When the cyclist Lance Armstrong recently confessed that he used performance enhancing drugs while he won Tour de France seven times, he personally took responsibility for his actions and presented doping as his own decision.
Simultaneously, he said in the interview with Oprah Winfrey that he didn’t feel like a cheater while he was using the drugs. Doping was experienced as part of the job. It didn’t feel wrong while it went on!
He suddenly spoke of doping not in terms of individuals making strategic choices, but as a doping culture to which he had belonged without reflecting or making conscious choices, and which he now wanted to change.
In a recent article in Sport, Ethics and Philosophy, Ashkan Atry investigates, with Mats G. Hansson and Ulrik Kihlbom, this easily neglected collective origin of individual athletes’ feelings of right and wrong.

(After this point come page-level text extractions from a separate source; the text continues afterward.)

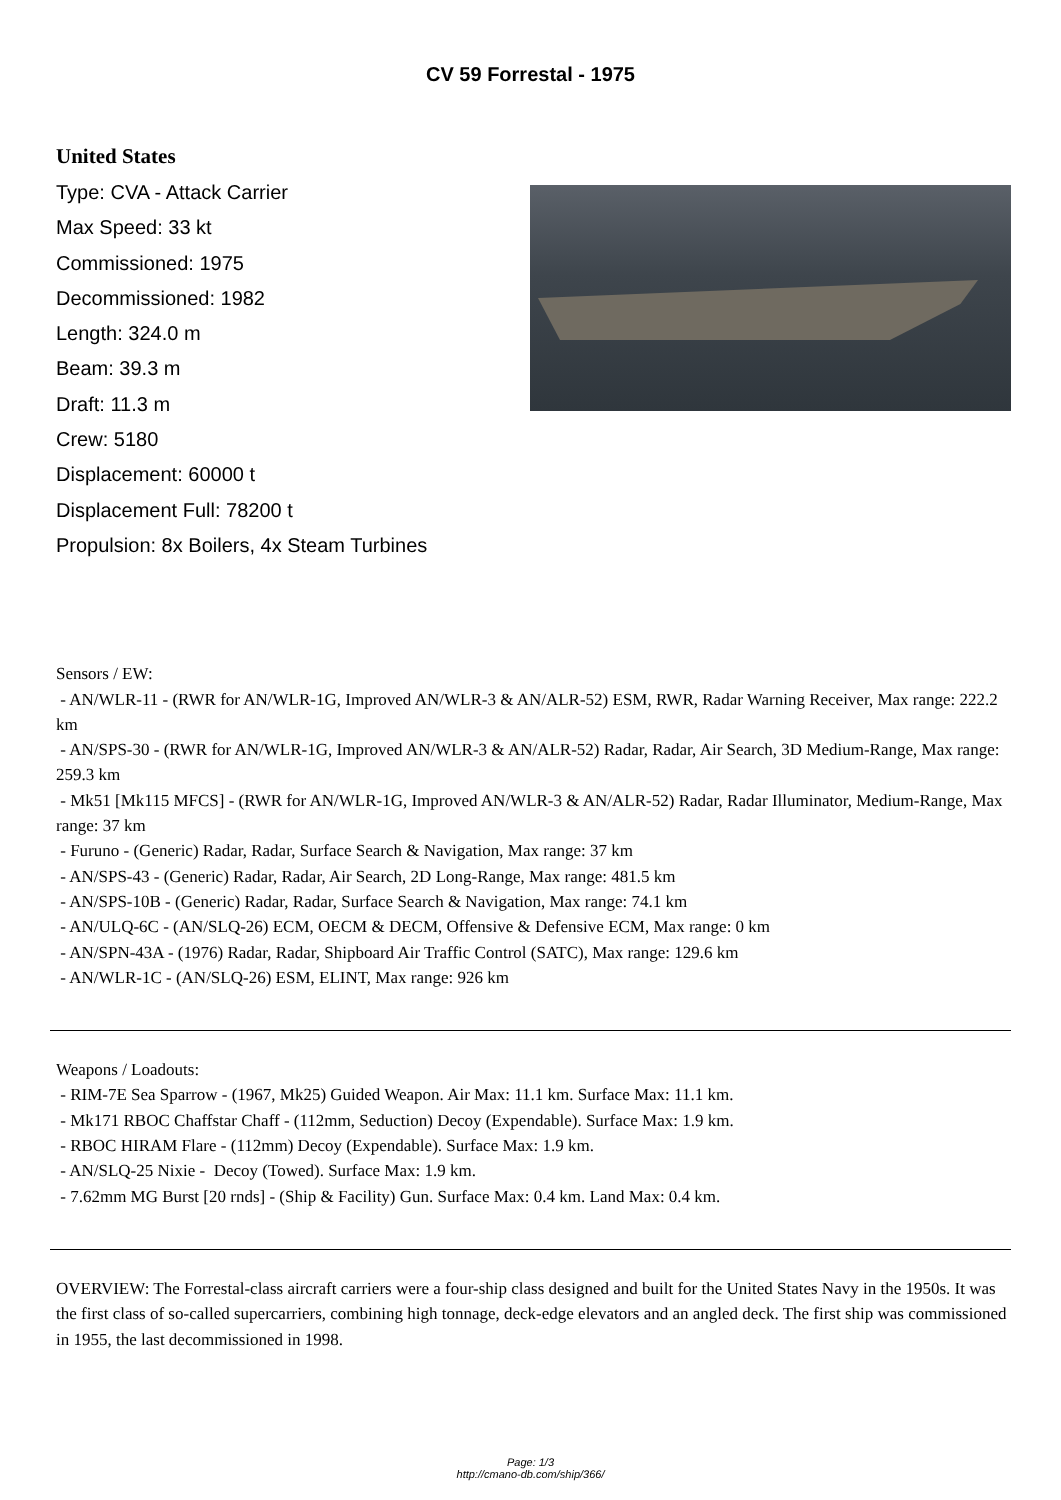CV 59 Forrestal - 1975
United States
Type: CVA - Attack Carrier
Max Speed: 33 kt
Commissioned: 1975
Decommissioned: 1982
Length: 324.0 m
Beam: 39.3 m
Draft: 11.3 m
Crew: 5180
Displacement: 60000 t
Displacement Full: 78200 t
Propulsion: 8x Boilers, 4x Steam Turbines
Sensors / EW:
- AN/WLR-11 - (RWR for AN/WLR-1G, Improved AN/WLR-3 & AN/ALR-52) ESM, RWR, Radar Warning Receiver, Max range: 222.2 km
- AN/SPS-30 - (RWR for AN/WLR-1G, Improved AN/WLR-3 & AN/ALR-52) Radar, Radar, Air Search, 3D Medium-Range, Max range: 259.3 km
- Mk51 [Mk115 MFCS] - (RWR for AN/WLR-1G, Improved AN/WLR-3 & AN/ALR-52) Radar, Radar Illuminator, Medium-Range, Max range: 37 km
- Furuno - (Generic) Radar, Radar, Surface Search & Navigation, Max range: 37 km
- AN/SPS-43 - (Generic) Radar, Radar, Air Search, 2D Long-Range, Max range: 481.5 km
- AN/SPS-10B - (Generic) Radar, Radar, Surface Search & Navigation, Max range: 74.1 km
- AN/ULQ-6C - (AN/SLQ-26) ECM, OECM & DECM, Offensive & Defensive ECM, Max range: 0 km
- AN/SPN-43A - (1976) Radar, Radar, Shipboard Air Traffic Control (SATC), Max range: 129.6 km
- AN/WLR-1C - (AN/SLQ-26) ESM, ELINT, Max range: 926 km
Weapons / Loadouts:
- RIM-7E Sea Sparrow - (1967, Mk25) Guided Weapon. Air Max: 11.1 km. Surface Max: 11.1 km.
- Mk171 RBOC Chaffstar Chaff - (112mm, Seduction) Decoy (Expendable). Surface Max: 1.9 km.
- RBOC HIRAM Flare - (112mm) Decoy (Expendable). Surface Max: 1.9 km.
- AN/SLQ-25 Nixie - Decoy (Towed). Surface Max: 1.9 km.
- 7.62mm MG Burst [20 rnds] - (Ship & Facility) Gun. Surface Max: 0.4 km. Land Max: 0.4 km.
OVERVIEW: The Forrestal-class aircraft carriers were a four-ship class designed and built for the United States Navy in the 1950s. It was the first class of so-called supercarriers, combining high tonnage, deck-edge elevators and an angled deck. The first ship was commissioned in 1955, the last decommissioned in 1998.
Page: 1/3
http://cmano-db.com/ship/366/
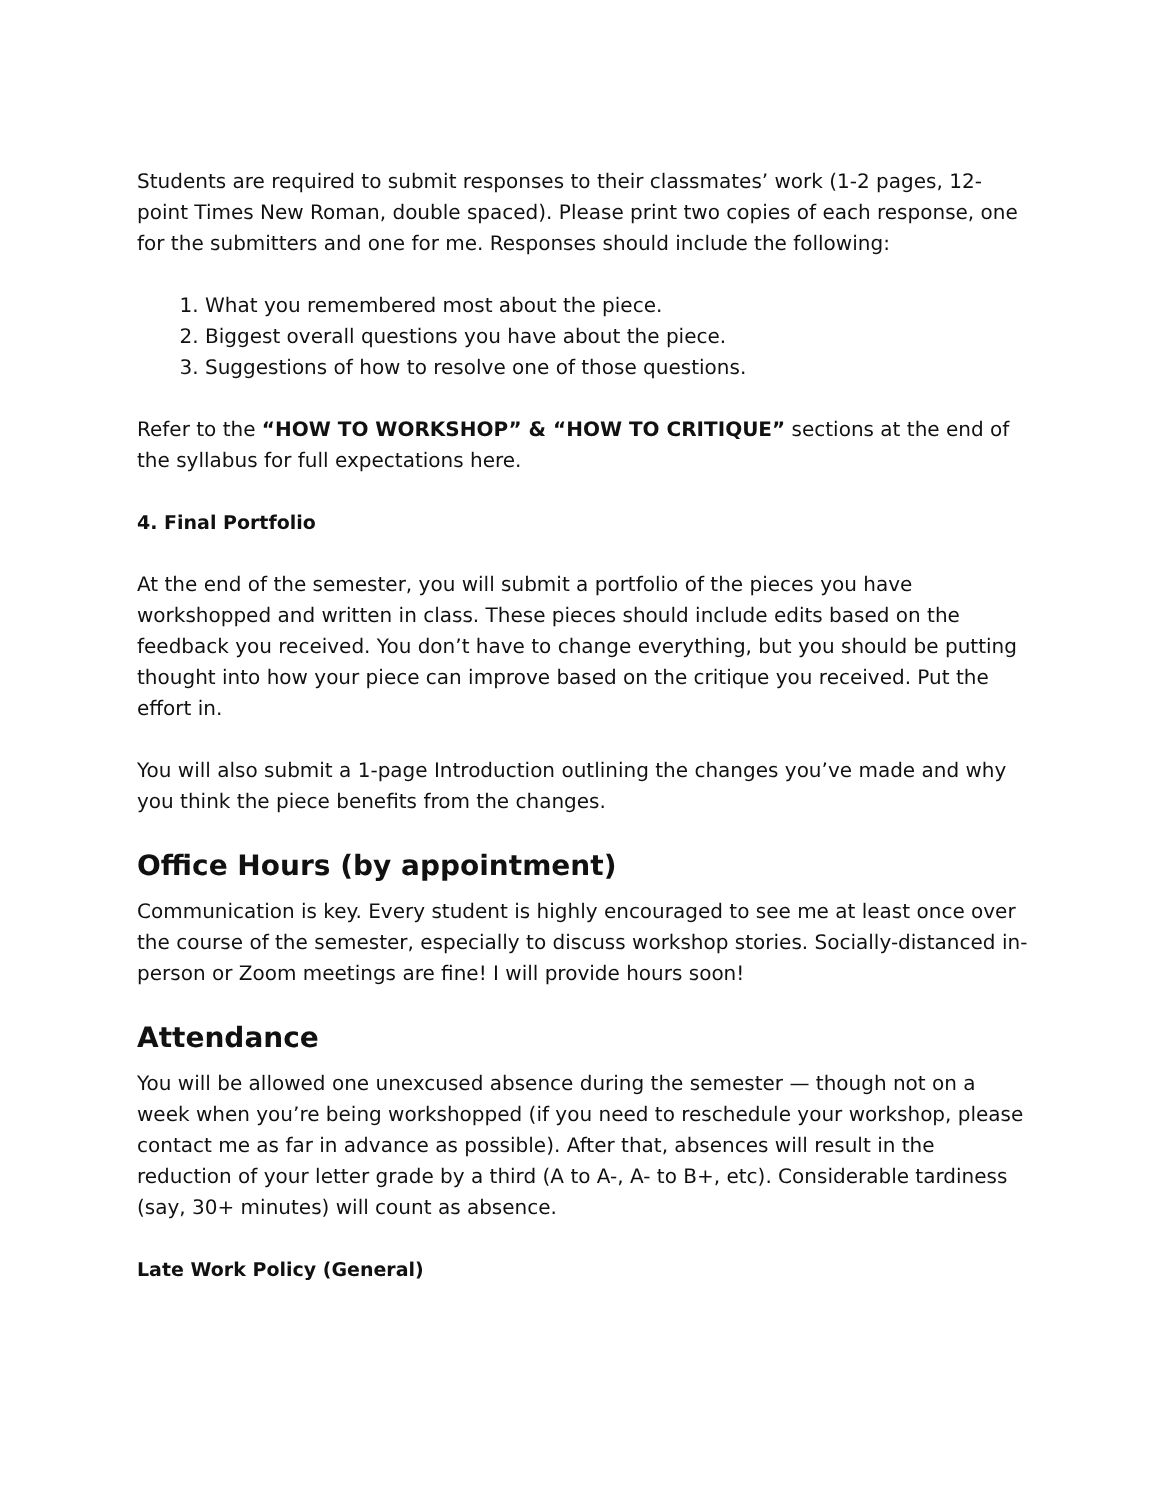Students are required to submit responses to their classmates’ work (1-2 pages, 12-point Times New Roman, double spaced). Please print two copies of each response, one for the submitters and one for me. Responses should include the following:
1. What you remembered most about the piece.
2. Biggest overall questions you have about the piece.
3. Suggestions of how to resolve one of those questions.
Refer to the “HOW TO WORKSHOP” & “HOW TO CRITIQUE” sections at the end of the syllabus for full expectations here.
4. Final Portfolio
At the end of the semester, you will submit a portfolio of the pieces you have workshopped and written in class. These pieces should include edits based on the feedback you received. You don’t have to change everything, but you should be putting thought into how your piece can improve based on the critique you received. Put the effort in.
You will also submit a 1-page Introduction outlining the changes you’ve made and why you think the piece benefits from the changes.
Office Hours (by appointment)
Communication is key. Every student is highly encouraged to see me at least once over the course of the semester, especially to discuss workshop stories. Socially-distanced in-person or Zoom meetings are fine! I will provide hours soon!
Attendance
You will be allowed one unexcused absence during the semester — though not on a week when you’re being workshopped (if you need to reschedule your workshop, please contact me as far in advance as possible). After that, absences will result in the reduction of your letter grade by a third (A to A-, A- to B+, etc). Considerable tardiness (say, 30+ minutes) will count as absence.
Late Work Policy (General)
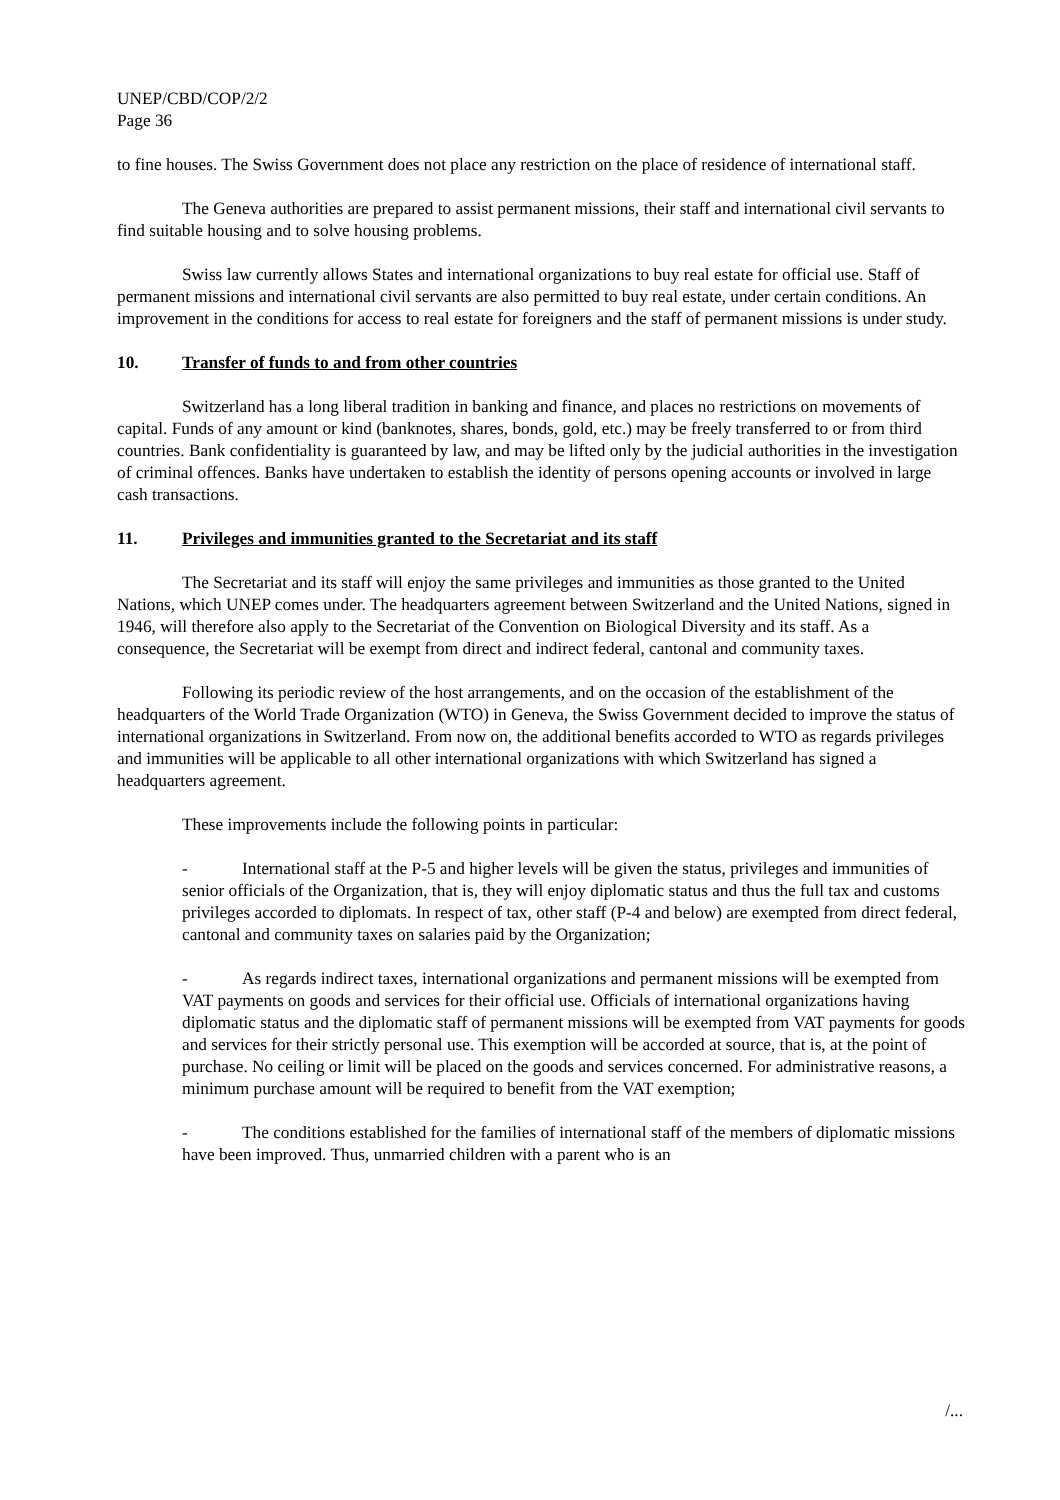UNEP/CBD/COP/2/2
Page 36
to fine houses. The Swiss Government does not place any restriction on the place of residence of international staff.
The Geneva authorities are prepared to assist permanent missions, their staff and international civil servants to find suitable housing and to solve housing problems.
Swiss law currently allows States and international organizations to buy real estate for official use. Staff of permanent missions and international civil servants are also permitted to buy real estate, under certain conditions. An improvement in the conditions for access to real estate for foreigners and the staff of permanent missions is under study.
10. Transfer of funds to and from other countries
Switzerland has a long liberal tradition in banking and finance, and places no restrictions on movements of capital. Funds of any amount or kind (banknotes, shares, bonds, gold, etc.) may be freely transferred to or from third countries. Bank confidentiality is guaranteed by law, and may be lifted only by the judicial authorities in the investigation of criminal offences. Banks have undertaken to establish the identity of persons opening accounts or involved in large cash transactions.
11. Privileges and immunities granted to the Secretariat and its staff
The Secretariat and its staff will enjoy the same privileges and immunities as those granted to the United Nations, which UNEP comes under. The headquarters agreement between Switzerland and the United Nations, signed in 1946, will therefore also apply to the Secretariat of the Convention on Biological Diversity and its staff. As a consequence, the Secretariat will be exempt from direct and indirect federal, cantonal and community taxes.
Following its periodic review of the host arrangements, and on the occasion of the establishment of the headquarters of the World Trade Organization (WTO) in Geneva, the Swiss Government decided to improve the status of international organizations in Switzerland. From now on, the additional benefits accorded to WTO as regards privileges and immunities will be applicable to all other international organizations with which Switzerland has signed a headquarters agreement.
These improvements include the following points in particular:
- International staff at the P-5 and higher levels will be given the status, privileges and immunities of senior officials of the Organization, that is, they will enjoy diplomatic status and thus the full tax and customs privileges accorded to diplomats. In respect of tax, other staff (P-4 and below) are exempted from direct federal, cantonal and community taxes on salaries paid by the Organization;
- As regards indirect taxes, international organizations and permanent missions will be exempted from VAT payments on goods and services for their official use. Officials of international organizations having diplomatic status and the diplomatic staff of permanent missions will be exempted from VAT payments for goods and services for their strictly personal use. This exemption will be accorded at source, that is, at the point of purchase. No ceiling or limit will be placed on the goods and services concerned. For administrative reasons, a minimum purchase amount will be required to benefit from the VAT exemption;
- The conditions established for the families of international staff of the members of diplomatic missions have been improved. Thus, unmarried children with a parent who is an
/...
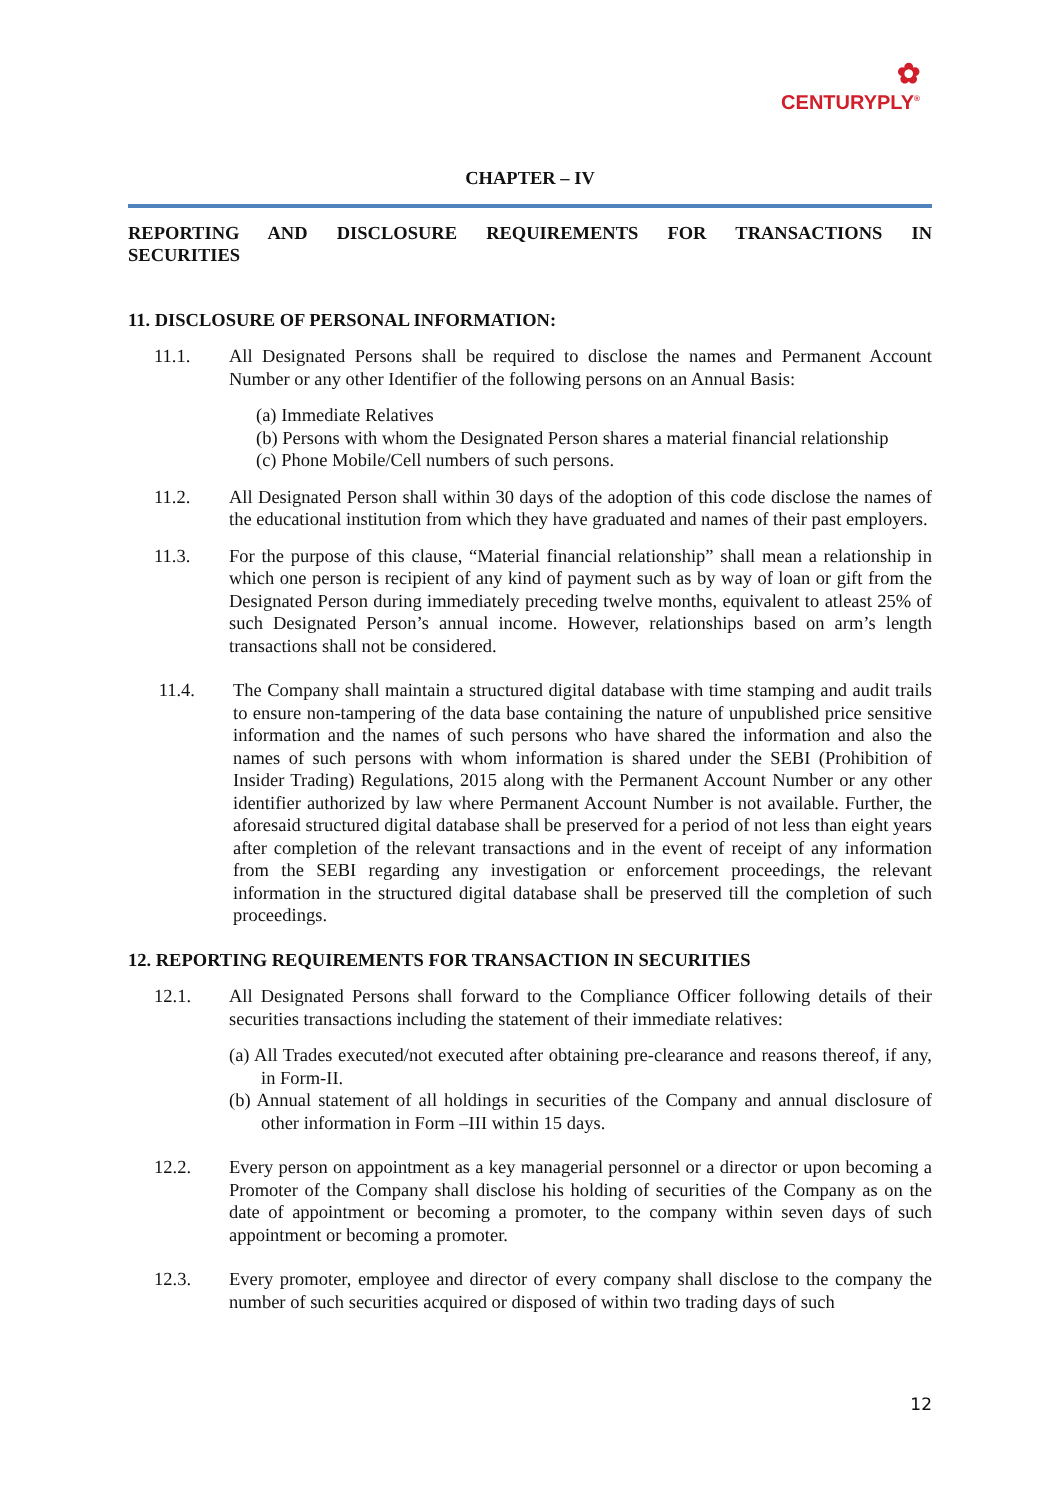✿
CENTURYPLY<sup>®</sup>
CHAPTER – IV
REPORTING AND DISCLOSURE REQUIREMENTS FOR TRANSACTIONS IN
SECURITIES
11. DISCLOSURE OF PERSONAL INFORMATION:
11.1. All Designated Persons shall be required to disclose the names and Permanent Account Number or any other Identifier of the following persons on an Annual Basis:
(a) Immediate Relatives
(b) Persons with whom the Designated Person shares a material financial relationship
(c) Phone Mobile/Cell numbers of such persons.
11.2. All Designated Person shall within 30 days of the adoption of this code disclose the names of the educational institution from which they have graduated and names of their past employers.
11.3. For the purpose of this clause, “Material financial relationship” shall mean a relationship in which one person is recipient of any kind of payment such as by way of loan or gift from the Designated Person during immediately preceding twelve months, equivalent to atleast 25% of such Designated Person’s annual income. However, relationships based on arm’s length transactions shall not be considered.
11.4. The Company shall maintain a structured digital database with time stamping and audit trails to ensure non-tampering of the data base containing the nature of unpublished price sensitive information and the names of such persons who have shared the information and also the names of such persons with whom information is shared under the SEBI (Prohibition of Insider Trading) Regulations, 2015 along with the Permanent Account Number or any other identifier authorized by law where Permanent Account Number is not available. Further, the aforesaid structured digital database shall be preserved for a period of not less than eight years after completion of the relevant transactions and in the event of receipt of any information from the SEBI regarding any investigation or enforcement proceedings, the relevant information in the structured digital database shall be preserved till the completion of such proceedings.
12. REPORTING REQUIREMENTS FOR TRANSACTION IN SECURITIES
12.1. All Designated Persons shall forward to the Compliance Officer following details of their securities transactions including the statement of their immediate relatives:
(a) All Trades executed/not executed after obtaining pre-clearance and reasons thereof, if any, in Form-II.
(b) Annual statement of all holdings in securities of the Company and annual disclosure of other information in Form –III within 15 days.
12.2. Every person on appointment as a key managerial personnel or a director or upon becoming a Promoter of the Company shall disclose his holding of securities of the Company as on the date of appointment or becoming a promoter, to the company within seven days of such appointment or becoming a promoter.
12.3. Every promoter, employee and director of every company shall disclose to the company the number of such securities acquired or disposed of within two trading days of such
12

Lance Armstrong confessed doping and took full responsibility for it as his own choice. It belongs to the dramaturgy of the responsible confession. But perhaps this dramaturgy presents doping in a misleadingly individualistic light?
Ashkan Atry thinks so. Doping is a culture, materially and emotionally. The phenomenon reaches beyond the individual athlete, and involves not only team-mates but also coaches, doctors, sponsors and fans (with their demands for superhuman performances).
The feeling that it is okay to dope is socially created. To successfully handle doping, we must avoid tempting individualistic perspectives and focus more on social processes and what Atry calls emotional cultures in sport.
I recommend the article as a refreshingly realistic approach to a phenomenon that otherwise easily evokes ineffective moralizing gestures.